= OBJECTIF VISÉ A =
Dans toutes les entrées du jeu de données ci-dessous, remplace « pose » par « orientation » sans rien modifier d'autre, puis redonne ces entrées en laissant les images de côté.

= EXTRAIT À LIRE =

⟨

# [PowerMac 8500] Adaptateur VGA



## thierry69007 (12 Juillet 2011)

Bonjour,

Je viens de récupérer un vieux PM8500/180. A l'époque ou j'en avais un, j'avais un adaptateur VGA qui me permettait de passer d'une prise DB-15 3 rangées à un db15 2 rangées (celle du PM8500). Depuis toute ces années, impossible d'y remettre la main dessus, et apparemment ça n'a pas l'air simple de retrouver ça sur le net même en occasion. 

Par contre je possède une prise Db15 2 rangées à souder, donc si j'avais le brochage de la prise, je pourrai la souder. Quelqu'un sait il ou je pourrai trouver ça. J'ai cherché sur google mais je n'ai rien trouvé. Je serai tenté de penser que l'ordre des pin est le même ?

Merci pour votre aide,
Thierry


----------



## Invité (12 Juillet 2011)

http://shop.ebay.com/sis.html?_nkw=Monitor+Adapter+DB15+to+VGA+Mac+to+PC+G3+G4


----------



## Pascal 77 (12 Juillet 2011)

thierry69007 a dit:


> Je serai tenté de penser que l'ordre des pin est le même



Pas certain du tout, ça, vu que certains de ces adaptateurs étaient en outre munis de microswitchs à régler pour que ça fonctionne en SVGA (800x600) ou même en XGA (1024x768), je ne parierais pas ma paie là dessus.


----------



## iMacounet (12 Juillet 2011)

J'ai un adaptateur DB15/VGA avec le microswitch.


----------

⟩

= OBJECTIF VISÉ B =
Reproduis fidèlement le passage de la discussion sur l'adaptateur VGA, depuis « # [PowerMac 8500] » jusqu'à « même en occasion. ».

= Entrées du jeu de données =
⟨

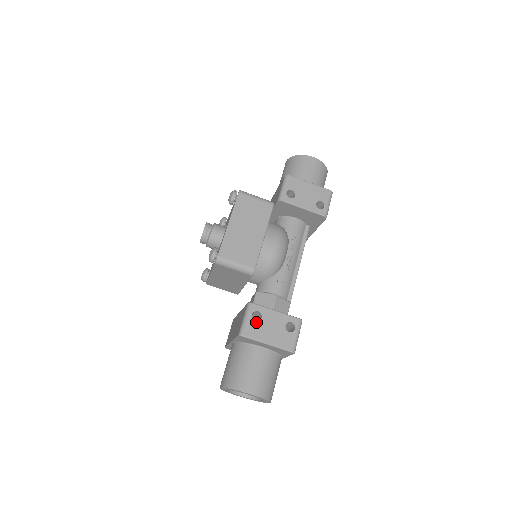
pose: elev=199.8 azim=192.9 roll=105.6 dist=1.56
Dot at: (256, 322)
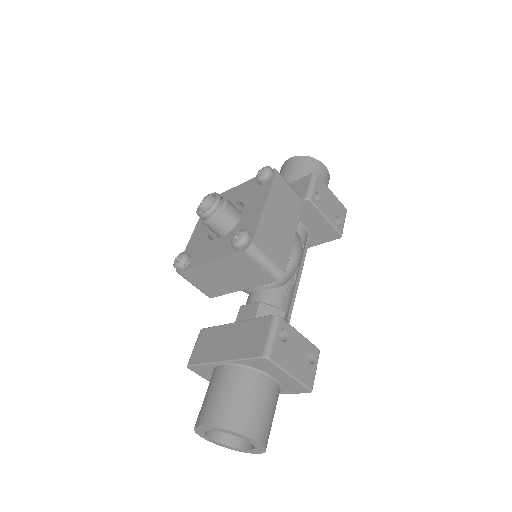
Dot at: (283, 343)
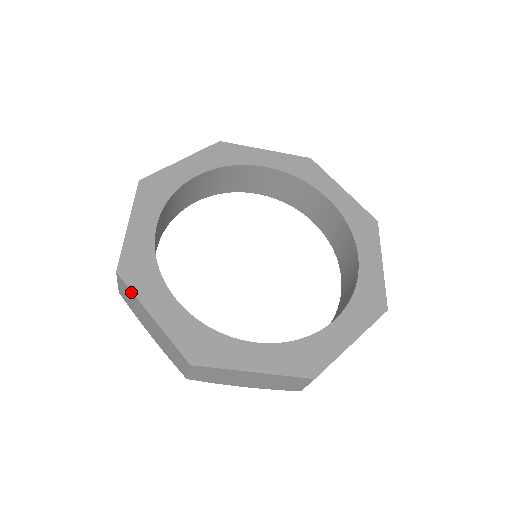
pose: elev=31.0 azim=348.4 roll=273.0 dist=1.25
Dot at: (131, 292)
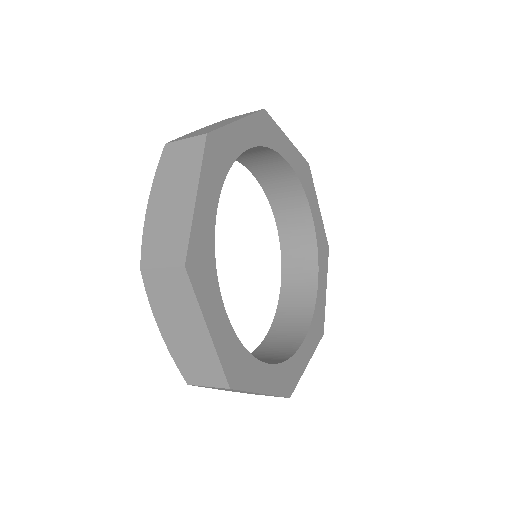
Dot at: occluded
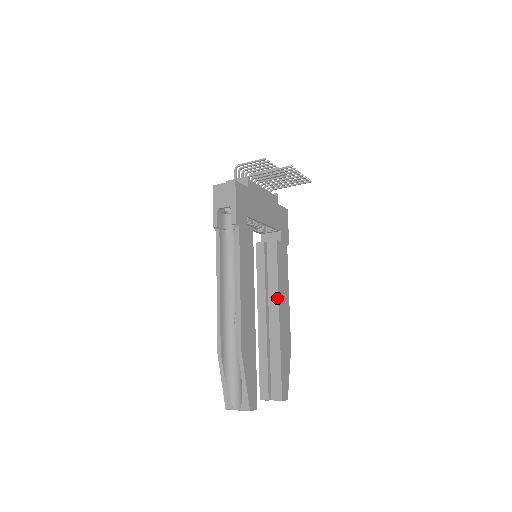
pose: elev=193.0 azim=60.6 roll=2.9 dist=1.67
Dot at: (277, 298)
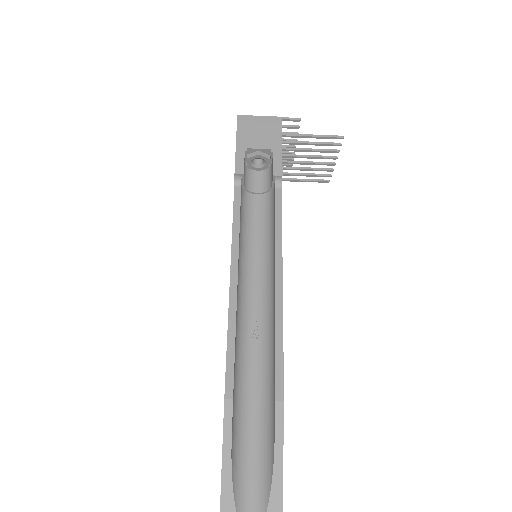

⟩

= RÉSULTAT COMPLET A =
orientation: elev=199.8 azim=192.9 roll=105.6 dist=1.56
Dot at: (256, 322)
Dot at: (283, 343)
orientation: elev=31.0 azim=348.4 roll=273.0 dist=1.25
Dot at: (131, 292)
Dot at: occluded
orientation: elev=193.0 azim=60.6 roll=2.9 dist=1.67
Dot at: (277, 298)

= RÉSULTAT COMPLET B =
# [PowerMac 8500] Adaptateur VGA



## thierry69007 (12 Juillet 2011)

Bonjour,

Je viens de récupérer un vieux PM8500/180. A l'époque ou j'en avais un, j'avais un adaptateur VGA qui me permettait de passer d'une prise DB-15 3 rangées à un db15 2 rangées (celle du PM8500). Depuis toute ces années, impossible d'y remettre la main dessus, et apparemment ça n'a pas l'air simple de retrouver ça sur le net même en occasion.